Self-supervised Brain Lesion Generation for Effective Data Augmentation of Medical Images
Jiayu Huo, Sebastien Ourselin, Rachel Sparks
TL;DR
The paper tackles data scarcity in brain lesion segmentation by introducing a three-stage framework that combines self-supervised lesion synthesis, Soft Poisson Blending for seamless lesion insertion, and prototype-consistency regularization to align real and synthetic lesion features. It leverages a two-stage adversarial autoencoder to generate plausible lesion masks and textures, uses SPB to produce realistic composites, and enforces feature alignment with prototype losses during segmentation training. Across ATLAS v2.0 and Shift MS datasets, the approach achieves state-of-the-art segmentation performance and excels on small datasets where conventional augmentation struggles, including a Dice improvement from 50.36% to 60.23% on ATLAS v2.0. The work demonstrates that high-fidelity synthetic data, when properly blended and aligned in feature space, can substantially boost brain lesion segmentation and generalization, with potential for extension to other modalities and organs.
Abstract
Accurate brain lesion delineation is important for planning neurosurgical treatment. Automatic brain lesion segmentation methods based on convolutional neural networks have demonstrated remarkable performance. However, neural network performance is constrained by the lack of large-scale well-annotated training datasets.

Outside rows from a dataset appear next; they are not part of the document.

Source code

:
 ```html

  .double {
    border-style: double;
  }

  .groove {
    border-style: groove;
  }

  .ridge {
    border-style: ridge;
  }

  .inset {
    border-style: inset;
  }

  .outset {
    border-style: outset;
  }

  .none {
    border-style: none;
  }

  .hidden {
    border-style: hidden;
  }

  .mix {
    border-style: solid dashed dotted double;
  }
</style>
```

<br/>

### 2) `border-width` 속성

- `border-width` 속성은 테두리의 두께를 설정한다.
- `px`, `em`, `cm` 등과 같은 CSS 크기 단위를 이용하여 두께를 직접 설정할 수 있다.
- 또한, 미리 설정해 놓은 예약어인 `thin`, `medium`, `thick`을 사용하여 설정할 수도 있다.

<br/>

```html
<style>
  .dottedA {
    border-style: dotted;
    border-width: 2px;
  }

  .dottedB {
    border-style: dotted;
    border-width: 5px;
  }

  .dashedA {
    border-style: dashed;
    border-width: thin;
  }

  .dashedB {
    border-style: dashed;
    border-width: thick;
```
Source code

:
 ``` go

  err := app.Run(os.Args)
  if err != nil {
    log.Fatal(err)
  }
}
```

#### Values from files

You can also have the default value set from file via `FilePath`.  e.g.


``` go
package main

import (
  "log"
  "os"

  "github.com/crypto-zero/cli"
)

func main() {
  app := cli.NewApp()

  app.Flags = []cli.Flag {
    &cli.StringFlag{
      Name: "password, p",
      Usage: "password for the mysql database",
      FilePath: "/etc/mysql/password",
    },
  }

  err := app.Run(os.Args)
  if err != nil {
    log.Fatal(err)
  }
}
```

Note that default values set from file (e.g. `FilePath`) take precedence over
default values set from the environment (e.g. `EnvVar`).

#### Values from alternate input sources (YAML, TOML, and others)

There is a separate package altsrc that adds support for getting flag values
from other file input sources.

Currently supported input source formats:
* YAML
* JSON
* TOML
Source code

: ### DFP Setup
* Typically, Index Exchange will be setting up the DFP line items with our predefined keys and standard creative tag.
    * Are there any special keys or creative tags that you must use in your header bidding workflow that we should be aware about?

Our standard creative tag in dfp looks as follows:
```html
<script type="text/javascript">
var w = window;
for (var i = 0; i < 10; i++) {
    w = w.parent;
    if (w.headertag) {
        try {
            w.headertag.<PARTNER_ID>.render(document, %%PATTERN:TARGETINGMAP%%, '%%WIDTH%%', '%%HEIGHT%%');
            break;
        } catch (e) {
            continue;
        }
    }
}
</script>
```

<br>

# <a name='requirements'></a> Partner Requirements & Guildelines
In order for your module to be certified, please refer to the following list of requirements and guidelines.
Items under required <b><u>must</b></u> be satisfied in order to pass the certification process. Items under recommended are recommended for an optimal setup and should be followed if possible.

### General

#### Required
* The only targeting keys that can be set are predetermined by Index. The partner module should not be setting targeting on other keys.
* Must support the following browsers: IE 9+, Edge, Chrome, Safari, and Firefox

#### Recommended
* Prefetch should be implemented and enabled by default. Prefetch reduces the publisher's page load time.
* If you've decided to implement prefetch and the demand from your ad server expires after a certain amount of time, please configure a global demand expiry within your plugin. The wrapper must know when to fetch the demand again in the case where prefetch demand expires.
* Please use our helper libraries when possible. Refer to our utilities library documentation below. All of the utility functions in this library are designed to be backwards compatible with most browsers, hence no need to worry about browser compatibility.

In this manuscript, we propose a comprehensive framework to efficiently generate new samples for training a brain lesion segmentation model. We first train a lesion generator, based on an adversarial autoencoder, in a self-supervised manner. Next, we utilize a novel image composition algorithm, Soft Poisson Blending, to seamlessly combine synthetic lesions and brain images to obtain training samples. Finally, to effectively train the brain lesion segmentation model with augmented images we introduce a new prototype consistence regularization to align real and synthetic features. Our framework is validated by extensive experiments on two public brain lesion segmentation datasets: ATLAS v2.0 and Shift MS. Our method outperforms existing brain image data augmentation schemes. For instance, our method improves the Dice from 50.36% to 60.23% compared to the U-Net with conventional data augmentation techniques for the ATLAS v2.0 dataset.